1. Letters to the Editor

Friday's letters: Clinton Foundation does good work

Help choose Letter of the Month

Letters to the editor offer a significant contribution to the discussion of public policy and life in Tampa Bay. To recognize some of that work by our most engaged readers, the Times will select a letter of the month and the writers will be recognized at the end of the year.

Help us choose from the nominations for letter of the month for August by visiting the website listed below by Monday. Read through the three letters and vote on the ballot at the bottom of the Web page. We will choose the finalists each month based on relevance on topical issues, persuasiveness and writing style. The writer's opinion does not need to match the editorial board's opinion on the issue to be nominated. But clarity of thinking, brevity and a sense of humor certainly help.

To see the three August nominees and vote, go to

The bribery standard | Aug. 26, commentary

Foundation does good work

It was funny to read Charles Krauthammer's column about the Clinton Foundation as I had the day before read an article in the New Yorker about the Clinton Foundation. Evidently Krauthammer has no knowledge of the organization. The Clinton Foundation was given an A rating by Charity Watch. It was reported that 88 percent of the money they collect goes to projects and only 12 percent to overhead.

Additionally, 46 million children have been given access to education and 11 million girls and women have been supported through empowerment initiatives from the foundation. Also, 27 million people have increased access to safe drinking water and sanitation. The foundation has also brought down the cost of AIDS drugs in poor countries.

In addition, there has been no evidence of impropriety with regard to the donors who have met with Hillary Clinton. Maybe Krauthammer should be less worried about how much Bernie Sanders knows about Clinton's emails and a little more concerned about the "truthiness" of his own column.

Ann Jamieson, Tarpon Springs

Lifesaving medical care

Each year my wife and I have a practice of selecting a different nonprofit, charitable organization to which we make what is, for us, a significant financial donation. Because we were impressed with the great work it does, several years ago the organization we chose was the Clinton Foundation.

Now it is being characterized as a scandal that of the thousands of people with whom Hillary Clinton spoke as secretary of state, a handful of them had actually demonstrated support for humanitarian aid and lifesaving medical care for suffering people in Third World countries. Personally, I wish that every single one of those thousands of people who spoke with Clinton had made a contribution to the Clinton Foundation.

Jonathan K. Jaberg, Largo

As Zika closes in, politicians squabble | Aug. 25, John Romano column

Protecting the unborn

I share John Romano's concern that the political theatrics that are causing a delay in launching an all-out effort against the Zika virus are an unacceptable threat to unborn children. As he put it, "A child's birth is one of the most precious events imaginable."

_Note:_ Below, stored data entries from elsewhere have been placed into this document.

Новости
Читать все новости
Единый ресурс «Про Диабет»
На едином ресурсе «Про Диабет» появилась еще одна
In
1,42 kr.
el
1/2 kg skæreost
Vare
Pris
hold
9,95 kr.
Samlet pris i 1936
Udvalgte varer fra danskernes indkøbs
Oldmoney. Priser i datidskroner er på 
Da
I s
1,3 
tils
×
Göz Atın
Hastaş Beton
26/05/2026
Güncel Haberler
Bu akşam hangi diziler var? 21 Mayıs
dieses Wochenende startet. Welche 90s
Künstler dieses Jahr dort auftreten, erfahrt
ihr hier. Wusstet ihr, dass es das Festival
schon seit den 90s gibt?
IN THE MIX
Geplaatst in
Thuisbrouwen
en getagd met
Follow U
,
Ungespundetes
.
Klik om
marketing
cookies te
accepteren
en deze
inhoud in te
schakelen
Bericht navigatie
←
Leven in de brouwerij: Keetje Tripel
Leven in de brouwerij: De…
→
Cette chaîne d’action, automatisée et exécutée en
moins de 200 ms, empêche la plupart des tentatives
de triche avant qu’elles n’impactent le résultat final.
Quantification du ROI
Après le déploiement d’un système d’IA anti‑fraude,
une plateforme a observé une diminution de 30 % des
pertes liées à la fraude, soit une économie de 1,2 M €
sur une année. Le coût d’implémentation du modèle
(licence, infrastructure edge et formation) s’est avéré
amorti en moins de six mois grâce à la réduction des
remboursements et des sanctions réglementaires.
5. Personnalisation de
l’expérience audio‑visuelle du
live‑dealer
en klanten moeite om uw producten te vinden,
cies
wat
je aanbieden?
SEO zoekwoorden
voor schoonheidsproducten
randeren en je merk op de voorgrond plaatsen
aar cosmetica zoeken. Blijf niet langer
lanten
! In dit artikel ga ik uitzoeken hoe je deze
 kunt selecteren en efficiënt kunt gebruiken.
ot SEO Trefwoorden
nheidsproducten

However, is the Zika threat unique or are all unborn lives precious and thus must be protected? Is life so precious that abortion should only be allowed when the mother's life is at risk or the pregnancy is the result of incest or rape? Should we condemn the Democratic Party's 2016 platform that calls for the repeal of the Hyde Amendment that prohibits the use of federal funds for abortion other than in the case of risk to the mother's life, rape or incest? If all unborn lives are not precious, then why worry about the Zika virus? Mothers have the option of an abortion to avoid having a child that may be brain-damaged.

For those who refuse to see the dichotomy in screaming that the unborn must be protected from the Zika virus while championing abortion on demand, to quote from the same Bob Dylan song that the column quoted, "even Jesus would never forgive what you do."

Don Ottinger, Tampa

Campaign 2016

How the world sees us

Traveling to South Africa this month, we experienced people from many parts of the world. A couple from Spain commented that it is incredible that the "greatest country in the world, America, has a clown running for the office of president." A young man from Denmark said that the Danes are totally opposed to Donald Trump as president. These comments should make us aware of the influence our choice will have on the rest of the world.

Theresa Rodriguez, Sun City Center

Group home brings worry | Aug. 27

Chance for a new start

The teens who will be living in the group home need a loving home that will help then navigate their way into adulthood. Why would the neighbors not want those teens to have a chance, like their own children do?

Where is the home supposed to go — a rural area where they wouldn't learn how to live among neighbors? Instead of being fearful, neighbors should rejoice that someone cares enough about the plight of children without a home to do something about it. If the neighbors act afraid of the teens, what kind of message is that sending?

Melissa Rice, Tampa

School test rules dealt a blow | Aug. 27

Timed test shortfalls

I was glad to see that a judge in Tallahassee nullified the action of not allowing a third-grade student to advance because of failure to pass a state-mandated test.

Years ago I worked with a very smart guy who could not do well on tests. He had dyslexia, a condition that caused him to read things in reverse, therefore requiring more time. He was extremely smart but did poorly on timed tests. I would hope that teachers are trained to identify children who may suffer from dyslexia, thus allowing them to be graded in a manner other than a timed test.